The Nagios community is certainly non-standard, but I don’t think it’s fair to say they aren’t strong. Only a handful of guys have commit access to core, so most of the contributions are in the form of plug-ins and add-ons. The ichinga fork happened specifically because of the frustration surrounding the fact that Nagios doesn’t really “get” open source development, but forking Nagios to a more open development model hasn’t made Ichinga more ‘easily extensible’, and although Nagios has been rewritten in several languages none of those ports are what I’d call more easily extended.

IMO, this is because Nagios is about as extensible as a centralized poller can be. There is an underlying design here, a real and physical limit, and there just isn’t much more we can demand from this design (which makes complaining about it unproductive). If Nagios doesn’t extend to what you want, it isn’t what you want.

6 It is not modular

James says:

It is not modular. The core product contains monitoring, alerting, event
scheduling and event processing. Its an all or nothing proposition.

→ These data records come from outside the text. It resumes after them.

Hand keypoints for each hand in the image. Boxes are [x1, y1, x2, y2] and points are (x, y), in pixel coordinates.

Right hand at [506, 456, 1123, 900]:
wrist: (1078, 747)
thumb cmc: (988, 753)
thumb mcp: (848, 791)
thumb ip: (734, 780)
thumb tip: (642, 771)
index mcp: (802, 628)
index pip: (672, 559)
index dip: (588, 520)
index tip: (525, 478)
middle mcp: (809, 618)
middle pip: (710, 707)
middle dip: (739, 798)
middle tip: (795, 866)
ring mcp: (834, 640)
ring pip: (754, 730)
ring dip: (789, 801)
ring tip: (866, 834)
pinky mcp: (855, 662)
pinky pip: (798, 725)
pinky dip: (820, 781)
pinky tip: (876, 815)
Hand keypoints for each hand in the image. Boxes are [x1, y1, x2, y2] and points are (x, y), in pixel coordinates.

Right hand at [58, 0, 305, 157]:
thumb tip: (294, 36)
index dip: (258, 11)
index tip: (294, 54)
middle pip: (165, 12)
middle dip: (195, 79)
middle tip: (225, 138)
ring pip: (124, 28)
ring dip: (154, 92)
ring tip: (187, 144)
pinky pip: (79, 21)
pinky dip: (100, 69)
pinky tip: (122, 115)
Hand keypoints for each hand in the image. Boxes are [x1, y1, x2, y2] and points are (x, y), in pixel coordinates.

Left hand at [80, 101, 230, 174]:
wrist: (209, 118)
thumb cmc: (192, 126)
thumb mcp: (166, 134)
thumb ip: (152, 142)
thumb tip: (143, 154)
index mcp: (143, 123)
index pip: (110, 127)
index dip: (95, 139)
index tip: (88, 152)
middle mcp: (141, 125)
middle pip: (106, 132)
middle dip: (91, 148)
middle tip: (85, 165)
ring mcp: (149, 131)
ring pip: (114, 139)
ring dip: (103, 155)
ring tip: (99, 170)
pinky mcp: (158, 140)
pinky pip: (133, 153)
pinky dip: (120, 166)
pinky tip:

Agreed. Nagios is a special-purpose scheduling and notification engine. It does its thing and that’s it. To believe otherwise is to confuse a deficiency with a design goal.

Summary stuff

I won’t quote James here, but he goes on to bash add-ons, and in general question the long-term viability of centralized pollers like Nagios before hoping for a paradigm shift that will deliver the next big thing in monitoring.

At this point in my career the word “monitoring” is so laden and pregnant with connotation and nuance that it is effectively meaningless. It is however, difficult for me to imagine a world where centralized polling as a monitoring strategy is wholesale replaced with an uber-technique that optimally meets literally everyones needs. This is not just an engineering observation but a business-needs one. Centralized polling makes more sense than the alternatives in a lot of situations, and as long as the technique has a place along side the myriad other techniques we employ to monitor things, Nagios will be around because it’s a good, free, centralized poller, with a massive support community, a commercial version, and an annual conference of its own.

More than that; with the litany of monitoring systems out there that can execute Nagios checks out of the box, Nagios, like it or not, has become a specification language for prototyping systems monitoring solutions. Once you understand Nagios and the various ways it’s been extended, you pretty much understand the problem domain, by which I mean you know what humanity knows about how to centrally monitor computational entities. You also have a good mental model of the data structures required in the field and how much and what kind of metric and availability data need to be transmitted, parsed and stored. So even if you don’t use Nagios in your environment, learning about how it works makes you a better OPS – one who is adept at designing and communicating monitoring solutions to other engineers in an implementation agnostic way.

But Nagios, as far as I know, has neither claimed nor aspired to be the final, ultimate solution to the monitoring problem, so please stop flogging it. I remember a time not too long ago when we could talk about new and exciting ideas in this field without having to slander the ideas from which they were derived, and I welcome a return to that time.